Первый чирей вскочил у Матусевича на запястье левой руки, ниже ямки за большим пальцем. Матусевич прижег его йодом и перебинтовал, чтобы не тревожил край рукава, а часы стал носить в брючном «пистоне». Рука побаливала, днем это как-то не замечалось, но по ночам кисть ломило и дергало. Случись такая болячка на правой – работать молотком было бы трудно.
Угнетало другое. За неделю он и Лобанов набегали около двухсот километров, два раза ночевали где придется, прямо на земле, согревая друг друга спинами, потому что возвращаться в лагерь было слишком далеко, переколотили тысячи больших и малых валунов – и все впустую. Невысокие вытянутые гряды ледниковых морен, окруженные болотами, содержали в себе все породы местного комплекса – от массивных кремовых доломитов нижнего кембрия до пузырчатых лав триаса. Не было только габбро-долеритов.
Спустя несколько дней Матусевич, умываясь, нащупал на шее прыщик. Он и его прижег и заклеил лейкопластырем, но через суткн было уже больно нагибаться и поворачивать голову.
– Подорожник приложить бы, – сказал Лобанов, – это ты простыл, когда мы на торфянике кемарили.
Но подорожника не сыскать было, как и дорог.
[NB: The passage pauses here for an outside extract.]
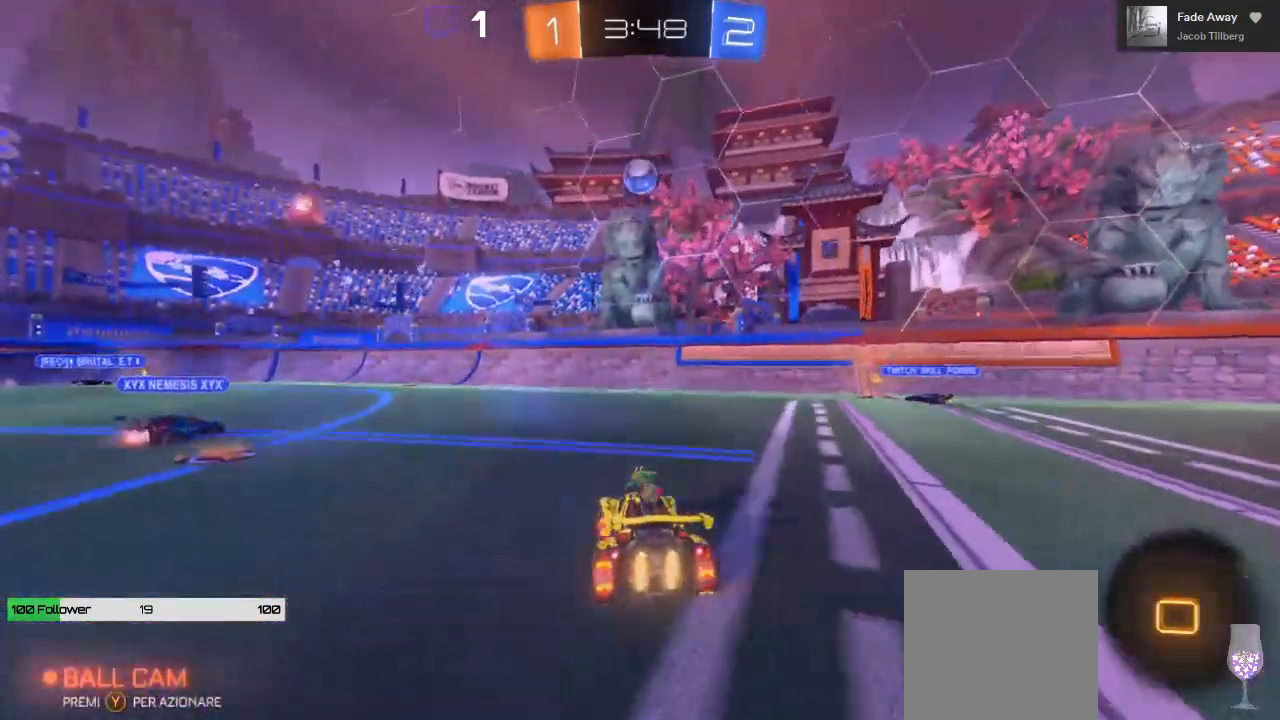
{"buttons": ["R2"], "left_stick": "center", "right_stick": "center", "events": [[50, "left_stick", "center"], [133, "left_stick", "left"], [250, "left_stick", "center"]]}
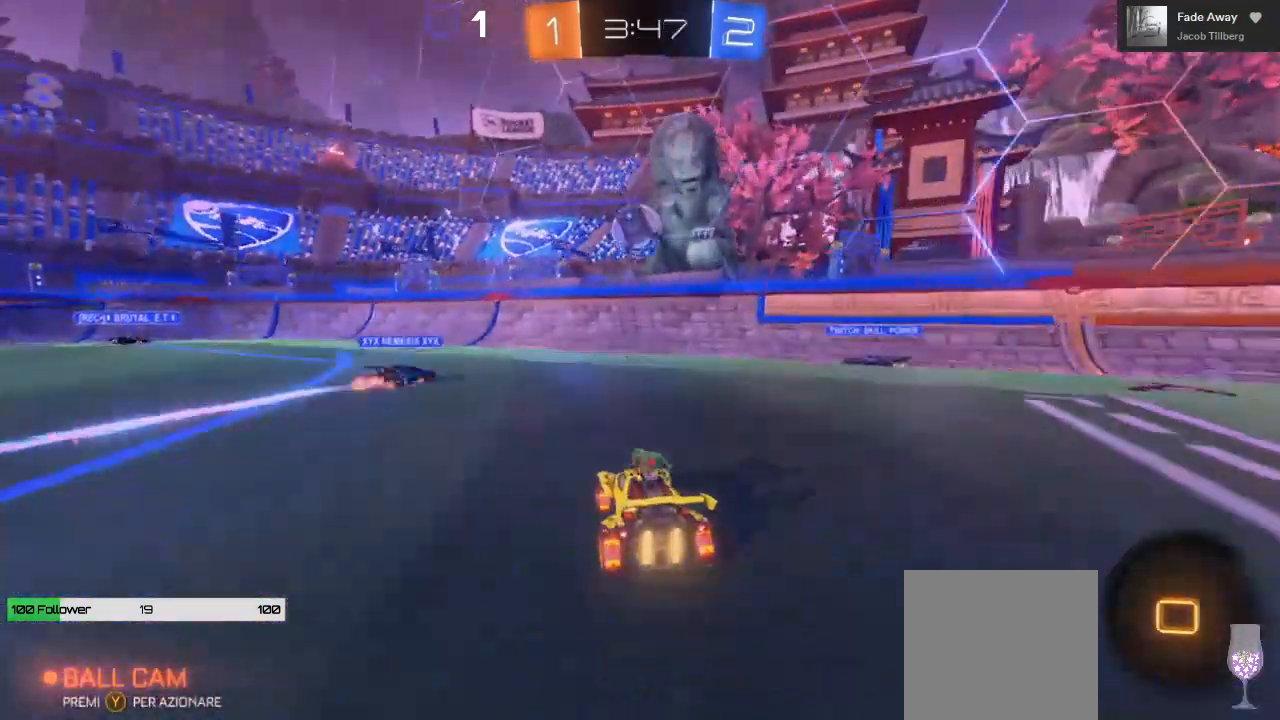
{"buttons": ["R2"], "left_stick": "right", "right_stick": "center", "events": [[133, "left_stick", "right"]]}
Они шли поиском от северного борта долины к южному, под прямым углом пересекая направление движения древнего ледника. До южного борта оставалось километров восемь. Достигнув его, они переместятся восточнее и пойдут в обратном направлении. И так до самого конца. До какого – никто не знал. До конца долины или до конца сезона, а, может быть, оба эти конца совпадут, и тогда…
Последнее время Матусевич все чаще думал о себе, о своей работе, о Нонне, которая осталась в Киеве, и в нем рождался тоскующий напев: «Ты одна, голубка лада, ты одна винить не станешь, сердцем чутким все поймешь ты, все ты мне простишь…» Он помнил и любил эту арию, и тема его далекой Ярославны была для него предвестником других тем, исполненных все в том же славянском миноре, где и грусть, и раздумья, и вера, и несгибаемая твердость. Глядя на развалы седых от лишайника глыб, он вспоминал: «О поле, поле, кто тебя усеял мертвыми костями?», и молоток в руке тяжелел, а округлая сопка, проглядывающая сквозь чахлые деревца, виделась исполинским шлемом. В такие минуты по спине его пробегал холодок, глаза влажнели от восторженных слез. Но длилось это недолго, и сам он никогда не мог вызвать в себе эти сладостные ощущения. Они возникали непроизвольно, как непроизвольно рождалась в нем музыка, и вместе с музыкой исчезали.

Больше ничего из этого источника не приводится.